Send correspondence to: Christian Haass, Department of Neurology and Program in Neuroscience, Harvard Medical School; and Center for Neurologic Diseases, Brigham and Women's Hospital, Boston, MA 02115 USA; TEL: 617–732–6454; FAX: 617–732–7787.

Abstract

Alzheimer's disease is characterized by the extracellular deposition in the brain and its blood vessels of insoluble aggregates of the amyloid β peptide (Aβ). This peptide is derived from a large integral membrane protein, the β-amyloid precursor protein (βAPP), by proteolytic processing. The Aβ has previously been found only in the brains of patients with Alzheimer's disease or advanced aging. We describe here the finding that Aβ is produced continuously by normal processing in tissue culture cells.
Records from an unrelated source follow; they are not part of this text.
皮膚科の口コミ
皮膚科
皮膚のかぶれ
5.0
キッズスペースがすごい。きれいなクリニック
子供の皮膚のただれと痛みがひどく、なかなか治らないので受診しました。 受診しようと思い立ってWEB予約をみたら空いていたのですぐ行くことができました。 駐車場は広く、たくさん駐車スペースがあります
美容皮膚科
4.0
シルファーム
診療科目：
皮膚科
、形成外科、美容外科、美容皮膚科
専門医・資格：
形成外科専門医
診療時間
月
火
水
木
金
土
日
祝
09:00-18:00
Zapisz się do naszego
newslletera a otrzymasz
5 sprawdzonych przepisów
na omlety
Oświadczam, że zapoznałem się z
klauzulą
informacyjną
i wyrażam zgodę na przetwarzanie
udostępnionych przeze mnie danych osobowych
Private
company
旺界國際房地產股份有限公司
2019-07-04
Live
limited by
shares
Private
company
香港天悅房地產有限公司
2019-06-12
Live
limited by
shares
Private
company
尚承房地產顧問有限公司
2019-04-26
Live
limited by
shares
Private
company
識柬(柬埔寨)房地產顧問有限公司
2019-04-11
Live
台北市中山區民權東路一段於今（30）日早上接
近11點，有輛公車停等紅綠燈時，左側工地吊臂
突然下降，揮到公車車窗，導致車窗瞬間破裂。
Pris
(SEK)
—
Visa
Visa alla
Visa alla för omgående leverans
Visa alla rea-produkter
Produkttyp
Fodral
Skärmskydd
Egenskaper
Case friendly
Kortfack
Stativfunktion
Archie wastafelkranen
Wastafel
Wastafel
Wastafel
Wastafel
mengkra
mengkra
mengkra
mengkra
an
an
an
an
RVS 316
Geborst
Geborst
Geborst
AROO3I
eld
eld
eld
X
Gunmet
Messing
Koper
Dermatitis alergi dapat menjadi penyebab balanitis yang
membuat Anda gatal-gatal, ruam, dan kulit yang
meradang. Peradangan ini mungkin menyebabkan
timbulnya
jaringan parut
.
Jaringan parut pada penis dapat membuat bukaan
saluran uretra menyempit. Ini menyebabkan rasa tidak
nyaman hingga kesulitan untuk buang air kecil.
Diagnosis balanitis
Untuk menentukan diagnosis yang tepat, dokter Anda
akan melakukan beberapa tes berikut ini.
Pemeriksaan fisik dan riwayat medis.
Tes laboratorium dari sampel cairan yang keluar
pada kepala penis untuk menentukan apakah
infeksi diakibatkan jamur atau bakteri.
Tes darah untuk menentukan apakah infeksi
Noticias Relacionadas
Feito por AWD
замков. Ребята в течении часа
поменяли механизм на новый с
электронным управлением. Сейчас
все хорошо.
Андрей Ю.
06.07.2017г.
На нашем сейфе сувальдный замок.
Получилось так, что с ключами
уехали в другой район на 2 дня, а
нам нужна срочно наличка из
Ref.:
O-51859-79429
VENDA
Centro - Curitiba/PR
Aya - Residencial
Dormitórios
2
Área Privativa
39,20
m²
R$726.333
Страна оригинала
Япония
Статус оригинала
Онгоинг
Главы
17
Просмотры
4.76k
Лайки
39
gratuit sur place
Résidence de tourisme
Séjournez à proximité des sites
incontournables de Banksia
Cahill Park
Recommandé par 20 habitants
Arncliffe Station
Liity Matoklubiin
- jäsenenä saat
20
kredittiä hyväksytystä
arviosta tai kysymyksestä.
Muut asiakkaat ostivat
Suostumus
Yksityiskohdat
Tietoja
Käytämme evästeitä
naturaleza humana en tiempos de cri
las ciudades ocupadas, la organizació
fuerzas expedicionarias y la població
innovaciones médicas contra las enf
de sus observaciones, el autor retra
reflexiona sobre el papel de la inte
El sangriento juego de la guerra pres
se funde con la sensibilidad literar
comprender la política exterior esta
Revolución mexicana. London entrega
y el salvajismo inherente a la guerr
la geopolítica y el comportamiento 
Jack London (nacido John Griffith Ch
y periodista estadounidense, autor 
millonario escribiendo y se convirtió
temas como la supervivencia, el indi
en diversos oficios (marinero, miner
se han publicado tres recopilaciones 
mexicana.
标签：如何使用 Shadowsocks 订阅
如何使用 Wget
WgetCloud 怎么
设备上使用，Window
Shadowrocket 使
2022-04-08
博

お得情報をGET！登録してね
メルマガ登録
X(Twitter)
Aβ and closely related peptides were identified in the media of cells transfected with cDNAs coding for βAPP in a variety of cell lines and primary tissue cultured cells. The identity of these peptides was confirmed by epitope mapping and radiosequencing. Peptides of a molecular weight of ∼3 and ∼4 kDa are described. The 4 kDa range contains mostly the Aβ and two related peptides starting N-terminal to the beginning of Aβ. In the 3 kDa range, the majority of peptides start at the secretase site; in addition, two longer peptides were found starting at amino acid F(4) and E(11) of the Aβ sequence. To identify the processing pathways which lead to the secretion of these peptides, we used a variety of drugs known to interfere with certain cell biological pathways. We conclude that lysosomes may not play a predominant role in the formation of 3 and 4 kDa peptides. We show that an acidic environment is necessary to create the N-terminus of the Aβ and postulate that alternative secretory cleavage might result in the formation of the N-terminus of Aβ and related peptides. This cleavage takes place either in late Golgi, at the cell-surface or in early endosomes, but not in lysosomes. The N-terminus of most of the 3 kDa peptides is created by secretory cleavage on the cell surface or within late Golgi.